§ **Exercise details**
Because the entries hold pictures, reproduce only their words, exactly as written.
*** Dataset entries Section Begins ***
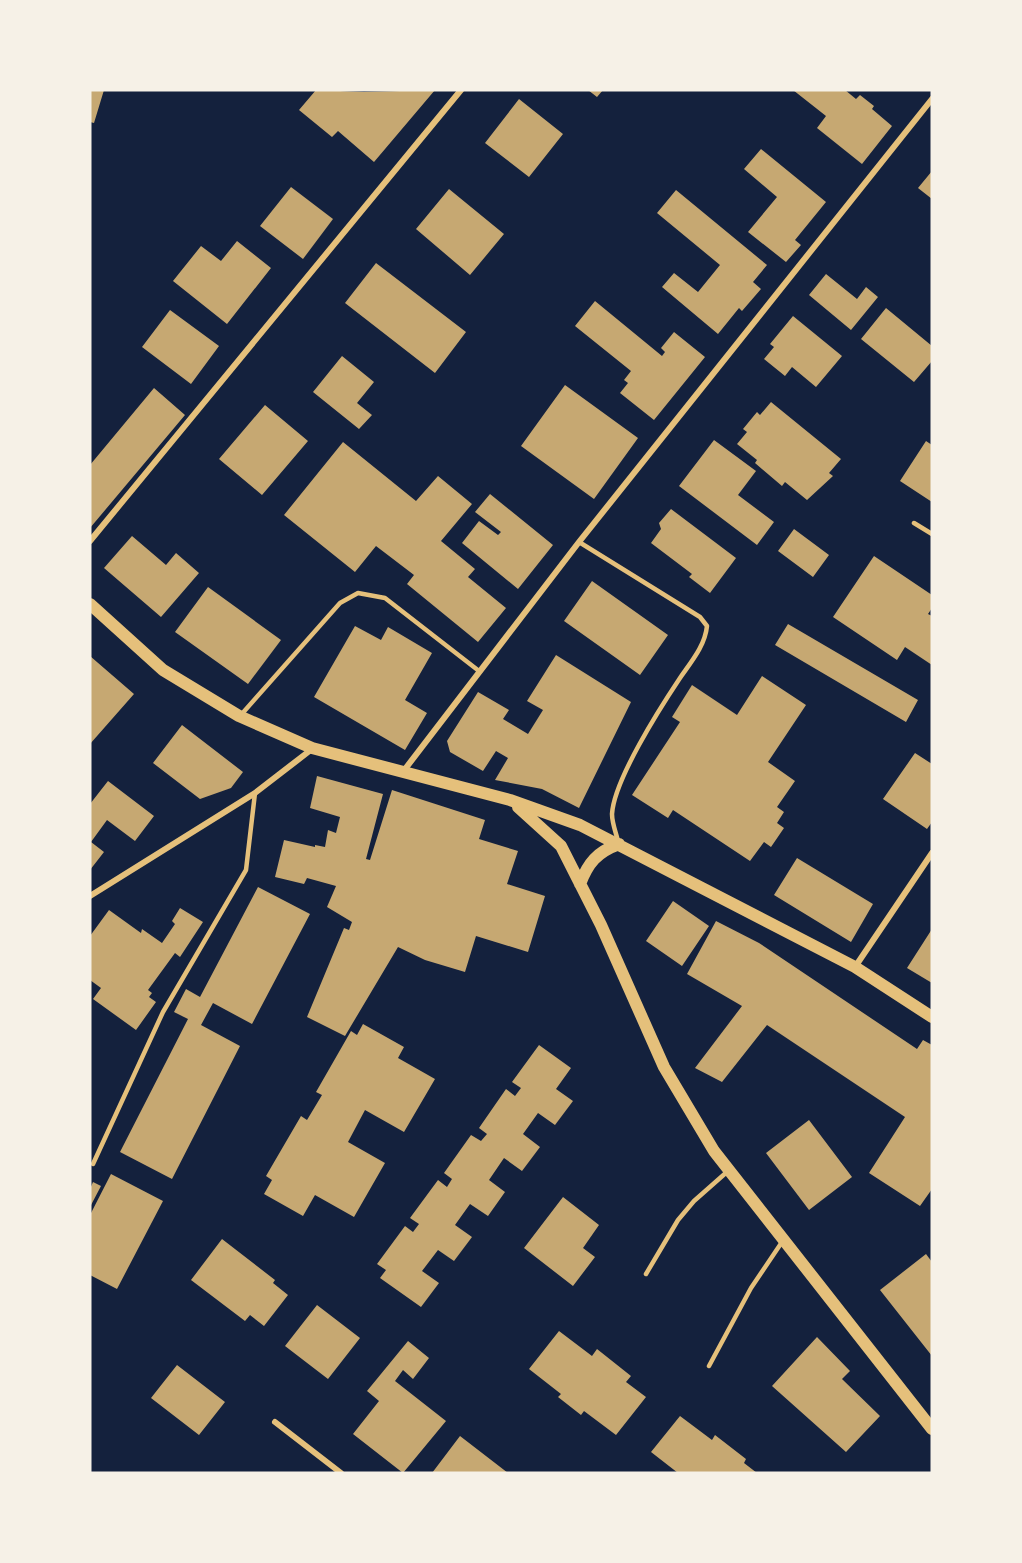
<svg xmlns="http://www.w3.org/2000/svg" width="1022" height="1563" font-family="'Source Serif 4',serif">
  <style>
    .building { fill: #c6a872 }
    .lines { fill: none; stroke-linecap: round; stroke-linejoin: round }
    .service { stroke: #e5c07b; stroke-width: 4.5 }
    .minor { stroke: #e5c07b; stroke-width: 6 }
    .secondary { stroke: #e5c07b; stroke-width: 12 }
  </style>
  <rect width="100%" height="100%" fill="#14213d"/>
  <path class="building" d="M90 90H104L94 123 90 122Z
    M316 90 364 92 435 90 374 162 338 131 332 137 299 110Z
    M588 90H603L597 97Z
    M793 90H845L856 99 860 95 874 106 872 109 892 126 862 164 817 128 826 116Z
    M519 99 563 134 529 177 485 143Z
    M761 149 826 202 795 240 801 245 786 262 748 232 777 197 744 169Z
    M932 171V199L918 188Z
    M291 187 333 219 303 259 260 226Z
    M449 189 504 234 470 275 416 229Z
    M676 190 767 265 753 282 761 289 742 311 739 308 718 334 662 287 674 273 698 292 720 265 657 213Z
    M237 241 271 268 227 324 173 281 201 246 221 261Z
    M376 263 466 332 435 373 345 303Z
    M826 274 857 299 866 287 878 297 851 330 809 295Z
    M595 301 662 356 665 352 661 348 674 332 705 357 654 420 620 393 628 383 624 380 631 371 575 326Z
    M886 308 932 346V361L914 382 861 339Z
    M170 310 219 346 191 384 142 347Z
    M793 316 842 356 816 387 792 367 785 376 764 359 774 347 770 344Z
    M342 356 374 382 357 403 372 415 359 429 313 392Z
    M565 385 638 438 594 499 521 446Z
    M154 388 185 415 90 528V465Z
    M771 402 841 459 829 473 833 476 807 500 785 482 782 486 755 463 757 460 737 444 747 432 743 429 757 412 760 415Z
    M265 405 308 441 262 495 219 459Z
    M714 440 756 471 738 495 774 522 757 545 679 486Z
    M926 441 932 445V502L900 481Z
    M343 442 416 501 438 476 472 504 441 541 475 569 468 577 506 608 478 642 407 584 414 575 376 546 355 572 284 515Z
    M490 494 553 545 518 589 462 543 479 521 498 535 501 532 475 512Z
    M671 509 736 558 710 593 689 577 692 574 651 543 661 529 659 523Z
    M794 529 829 555 813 577 778 551Z
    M132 536 166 565 176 553 199 573 161 617 104 568Z
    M874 556 932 595V608L928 614 932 616V665L905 647 897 660 833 617Z
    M592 581 668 635 640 675 564 621Z
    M208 587 281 640 248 684 175 632Z
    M788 624 918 700 906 722 775 645Z
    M355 626 381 640 388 627 432 653 405 700 427 713 405 750 314 697Z
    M556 655 631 702 579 808 542 789 495 780 508 758 496 751 483 771 450 752 447 741 478 692 509 710 503 719 528 734 543 710 527 701Z
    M90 656 134 694 90 744Z
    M762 676 806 705 768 762 795 781 777 807 784 812 777 823 784 828 771 847 764 842 750 861 673 810 668 818 632 795 680 722 672 717 692 685 737 715Z
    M182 725 243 772 231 788 200 799 153 763Z
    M915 753 932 764V822L927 829 883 799Z
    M317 776 383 794 366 859 370 860 392 790 485 820 479 839 518 851 507 884 545 896 528 952 476 936 465 972 425 960 398 947 345 1036 307 1017 344 928 349 930 352 922 327 907 336 886 307 878 304 884 275 877 284 840 315 847V845L325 847 328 830 336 833 340 817 310 808Z
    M108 781 154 816 135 841 107 820 91 842 104 852 90 870V804Z
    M797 858 873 904 851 942 774 895Z
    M258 887 310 914 252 1024 213 1003 201 1025 240 1046 172 1179 120 1152 188 1019 174 1012 186 989 200 997Z
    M673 901 709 926 682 966 646 941Z
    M180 908 203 922 180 957 175 953 148 990 152 993 149 997 156 1002 136 1030 93 999 101 988 90 980V936L109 910 141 933 142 929 162 943 175 924 172 921Z
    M716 921 759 943 917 1049 923 1040 932 1045V1189L920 1206 869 1173 905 1117 767 1025 722 1082 695 1068 742 1006 687 974Z
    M932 929V983L907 968Z
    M363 1024 404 1047 398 1058 435 1079 404 1132 365 1110 348 1142 385 1163 354 1217 315 1195 303 1216 264 1194 272 1180 266 1176 301 1116 307 1120 322 1095 316 1092 351 1031 357 1035Z
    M539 1045 571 1068 556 1089 573 1101 555 1125 538 1113 523 1134 540 1147 522 1171 504 1158 489 1180 505 1192 488 1216 470 1204 455 1225 472 1237 454 1261 438 1250 422 1271 439 1283 421 1307 380 1278 386 1270 377 1264 405 1226 413 1232 419 1224 410 1218 438 1180 447 1187 452 1179 444 1173 471 1135 481 1141 487 1134 479 1128 506 1089 515 1096 521 1088 512 1082Z
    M809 1120 852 1177 809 1210 766 1153Z
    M111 1174 163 1201 117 1289 90 1275V1215Z
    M93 1182 101 1186 90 1207V1189Z
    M563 1197 599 1225 583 1248 595 1257 573 1286 524 1248Z
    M222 1239 275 1280 273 1283 288 1295 264 1326 250 1315 245 1321 191 1280Z
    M926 1254 932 1262V1356L880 1290Z
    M317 1305 360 1338 328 1379 285 1346Z
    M559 1331 592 1356 597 1349 631 1376 626 1382 646 1397 616 1435 584 1411 581 1415 558 1397 561 1394 529 1369Z
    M817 1337 850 1371 842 1379 880 1416 846 1452 772 1386Z
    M408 1341 429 1358 413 1379 403 1370 395 1381 446 1421 403 1473 353 1434 379 1401 367 1391Z
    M177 1365 225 1402 199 1435 151 1398Z
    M680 1416 712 1440 715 1435 746 1459 744 1463 757 1473H678L651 1452Z
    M460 1436 508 1473H432Z"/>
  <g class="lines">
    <path class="service" d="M914 523 932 534
      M579 542 700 617 707 626C705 646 691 662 680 678 660 708 614 780 612 814 612 823 616 833 618 841
      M240 716 340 603 358 593 385 598 479 671
      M93 1164 163 1012 246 870 255 793
      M646 1274 678 1220 694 1201 728 1171
      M709 1366 751 1288 782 1242"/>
    <path class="minor" d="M90 541 461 90
      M402 773 579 542 932 99
      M90 896 255 793 312 749
      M855 967 932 853
      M275 1422 341 1473"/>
    <path class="secondary" d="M90 604 163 670 239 716 312 748 510 800 580 825 855 967 932 1017
      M518 807 561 846 601 925 664 1067 714 1151 932 1429
      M580 884C588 863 597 852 619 844"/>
  </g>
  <rect width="1022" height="1563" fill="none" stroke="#f6f1e7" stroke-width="183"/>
</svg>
*** Dataset entries Section Ends ***
§ **Answer space**
<svg xmlns="http://www.w3.org/2000/svg" width="1022" height="1563" font-family="'Source Serif 4',serif">
  <style>
    .building { fill: #c6a872 }
    .lines { fill: none; stroke-linecap: round; stroke-linejoin: round }
    .service { stroke: #e5c07b; stroke-width: 4.5 }
    .minor { stroke: #e5c07b; stroke-width: 6 }
    .secondary { stroke: #e5c07b; stroke-width: 12 }
  </style>
  <rect width="100%" height="100%" fill="#14213d"/>
  <path class="building" d="M90 90H104L94 123 90 122Z
    M316 90 364 92 435 90 374 162 338 131 332 137 299 110Z
    M588 90H603L597 97Z
    M793 90H845L856 99 860 95 874 106 872 109 892 126 862 164 817 128 826 116Z
    M519 99 563 134 529 177 485 143Z
    M761 149 826 202 795 240 801 245 786 262 748 232 777 197 744 169Z
    M932 171V199L918 188Z
    M291 187 333 219 303 259 260 226Z
    M449 189 504 234 470 275 416 229Z
    M676 190 767 265 753 282 761 289 742 311 739 308 718 334 662 287 674 273 698 292 720 265 657 213Z
    M237 241 271 268 227 324 173 281 201 246 221 261Z
    M376 263 466 332 435 373 345 303Z
    M826 274 857 299 866 287 878 297 851 330 809 295Z
    M595 301 662 356 665 352 661 348 674 332 705 357 654 420 620 393 628 383 624 380 631 371 575 326Z
    M886 308 932 346V361L914 382 861 339Z
    M170 310 219 346 191 384 142 347Z
    M793 316 842 356 816 387 792 367 785 376 764 359 774 347 770 344Z
    M342 356 374 382 357 403 372 415 359 429 313 392Z
    M565 385 638 438 594 499 521 446Z
    M154 388 185 415 90 528V465Z
    M771 402 841 459 829 473 833 476 807 500 785 482 782 486 755 463 757 460 737 444 747 432 743 429 757 412 760 415Z
    M265 405 308 441 262 495 219 459Z
    M714 440 756 471 738 495 774 522 757 545 679 486Z
    M926 441 932 445V502L900 481Z
    M343 442 416 501 438 476 472 504 441 541 475 569 468 577 506 608 478 642 407 584 414 575 376 546 355 572 284 515Z
    M490 494 553 545 518 589 462 543 479 521 498 535 501 532 475 512Z
    M671 509 736 558 710 593 689 577 692 574 651 543 661 529 659 523Z
    M794 529 829 555 813 577 778 551Z
    M132 536 166 565 176 553 199 573 161 617 104 568Z
    M874 556 932 595V608L928 614 932 616V665L905 647 897 660 833 617Z
    M592 581 668 635 640 675 564 621Z
    M208 587 281 640 248 684 175 632Z
    M788 624 918 700 906 722 775 645Z
    M355 626 381 640 388 627 432 653 405 700 427 713 405 750 314 697Z
    M556 655 631 702 579 808 542 789 495 780 508 758 496 751 483 771 450 752 447 741 478 692 509 710 503 719 528 734 543 710 527 701Z
    M90 656 134 694 90 744Z
    M762 676 806 705 768 762 795 781 777 807 784 812 777 823 784 828 771 847 764 842 750 861 673 810 668 818 632 795 680 722 672 717 692 685 737 715Z
    M182 725 243 772 231 788 200 799 153 763Z
    M915 753 932 764V822L927 829 883 799Z
    M317 776 383 794 366 859 370 860 392 790 485 820 479 839 518 851 507 884 545 896 528 952 476 936 465 972 425 960 398 947 345 1036 307 1017 344 928 349 930 352 922 327 907 336 886 307 878 304 884 275 877 284 840 315 847V845L325 847 328 830 336 833 340 817 310 808Z
    M108 781 154 816 135 841 107 820 91 842 104 852 90 870V804Z
    M797 858 873 904 851 942 774 895Z
    M258 887 310 914 252 1024 213 1003 201 1025 240 1046 172 1179 120 1152 188 1019 174 1012 186 989 200 997Z
    M673 901 709 926 682 966 646 941Z
    M180 908 203 922 180 957 175 953 148 990 152 993 149 997 156 1002 136 1030 93 999 101 988 90 980V936L109 910 141 933 142 929 162 943 175 924 172 921Z
    M716 921 759 943 917 1049 923 1040 932 1045V1189L920 1206 869 1173 905 1117 767 1025 722 1082 695 1068 742 1006 687 974Z
    M932 929V983L907 968Z
    M363 1024 404 1047 398 1058 435 1079 404 1132 365 1110 348 1142 385 1163 354 1217 315 1195 303 1216 264 1194 272 1180 266 1176 301 1116 307 1120 322 1095 316 1092 351 1031 357 1035Z
    M539 1045 571 1068 556 1089 573 1101 555 1125 538 1113 523 1134 540 1147 522 1171 504 1158 489 1180 505 1192 488 1216 470 1204 455 1225 472 1237 454 1261 438 1250 422 1271 439 1283 421 1307 380 1278 386 1270 377 1264 405 1226 413 1232 419 1224 410 1218 438 1180 447 1187 452 1179 444 1173 471 1135 481 1141 487 1134 479 1128 506 1089 515 1096 521 1088 512 1082Z
    M809 1120 852 1177 809 1210 766 1153Z
    M111 1174 163 1201 117 1289 90 1275V1215Z
    M93 1182 101 1186 90 1207V1189Z
    M563 1197 599 1225 583 1248 595 1257 573 1286 524 1248Z
    M222 1239 275 1280 273 1283 288 1295 264 1326 250 1315 245 1321 191 1280Z
    M926 1254 932 1262V1356L880 1290Z
    M317 1305 360 1338 328 1379 285 1346Z
    M559 1331 592 1356 597 1349 631 1376 626 1382 646 1397 616 1435 584 1411 581 1415 558 1397 561 1394 529 1369Z
    M817 1337 850 1371 842 1379 880 1416 846 1452 772 1386Z
    M408 1341 429 1358 413 1379 403 1370 395 1381 446 1421 403 1473 353 1434 379 1401 367 1391Z
    M177 1365 225 1402 199 1435 151 1398Z
    M680 1416 712 1440 715 1435 746 1459 744 1463 757 1473H678L651 1452Z
    M460 1436 508 1473H432Z"/>
  <g class="lines">
    <path class="service" d="M914 523 932 534
      M579 542 700 617 707 626C705 646 691 662 680 678 660 708 614 780 612 814 612 823 616 833 618 841
      M240 716 340 603 358 593 385 598 479 671
      M93 1164 163 1012 246 870 255 793
      M646 1274 678 1220 694 1201 728 1171
      M709 1366 751 1288 782 1242"/>
    <path class="minor" d="M90 541 461 90
      M402 773 579 542 932 99
      M90 896 255 793 312 749
      M855 967 932 853
      M275 1422 341 1473"/>
    <path class="secondary" d="M90 604 163 670 239 716 312 748 510 800 580 825 855 967 932 1017
      M518 807 561 846 601 925 664 1067 714 1151 932 1429
      M580 884C588 863 597 852 619 844"/>
  </g>
  <rect width="1022" height="1563" fill="none" stroke="#f6f1e7" stroke-width="183"/>
</svg>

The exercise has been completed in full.